#### Problem to work on
Please give back, exactly as written, the lines from the line with "framed print: present" to the line with "framed print: none [370,59,404,108]" in the listing below, leaving out all pictures.

#### Records

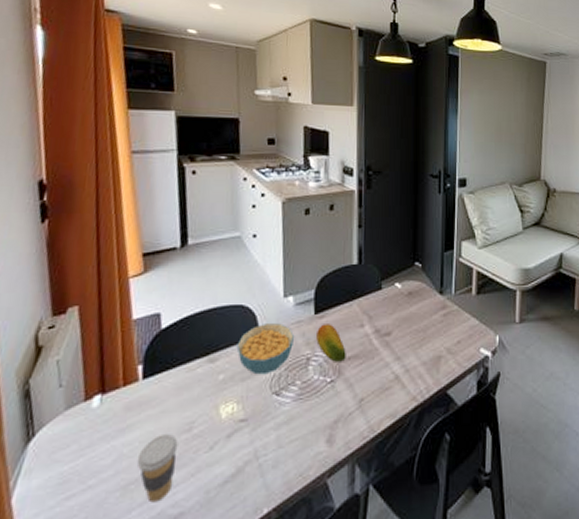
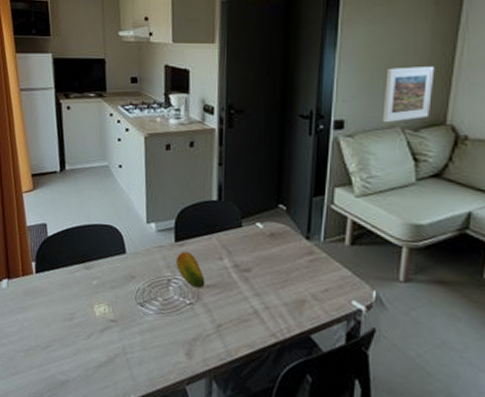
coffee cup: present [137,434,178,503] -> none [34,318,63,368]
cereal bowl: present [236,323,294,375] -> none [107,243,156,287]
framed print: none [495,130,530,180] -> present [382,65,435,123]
* * *
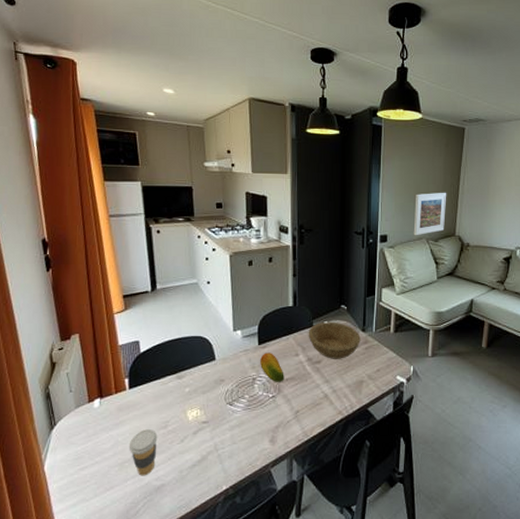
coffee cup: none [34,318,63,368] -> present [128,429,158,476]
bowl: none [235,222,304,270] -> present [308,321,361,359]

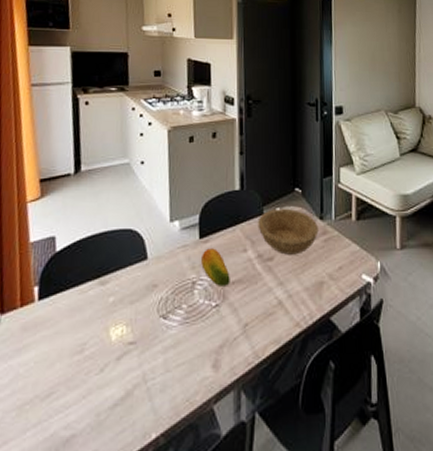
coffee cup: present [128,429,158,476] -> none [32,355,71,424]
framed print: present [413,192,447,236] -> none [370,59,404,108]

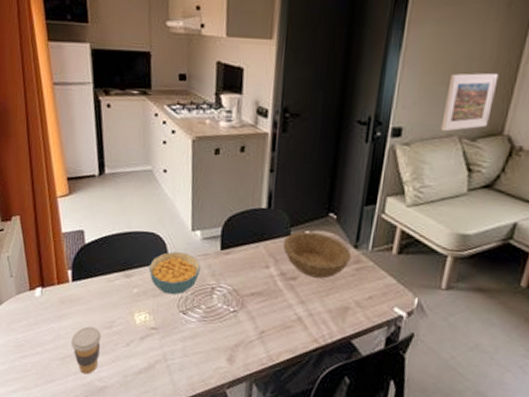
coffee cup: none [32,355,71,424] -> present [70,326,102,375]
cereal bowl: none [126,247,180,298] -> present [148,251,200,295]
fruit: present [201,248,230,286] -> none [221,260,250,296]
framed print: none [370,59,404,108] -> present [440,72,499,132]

#### Solution to the problem
framed print: present [413,192,447,236] -> none [370,59,404,108]

coffee cup: none [32,355,71,424] -> present [70,326,102,375]
cereal bowl: none [126,247,180,298] -> present [148,251,200,295]
fruit: present [201,248,230,286] -> none [221,260,250,296]
framed print: none [370,59,404,108] -> present [440,72,499,132]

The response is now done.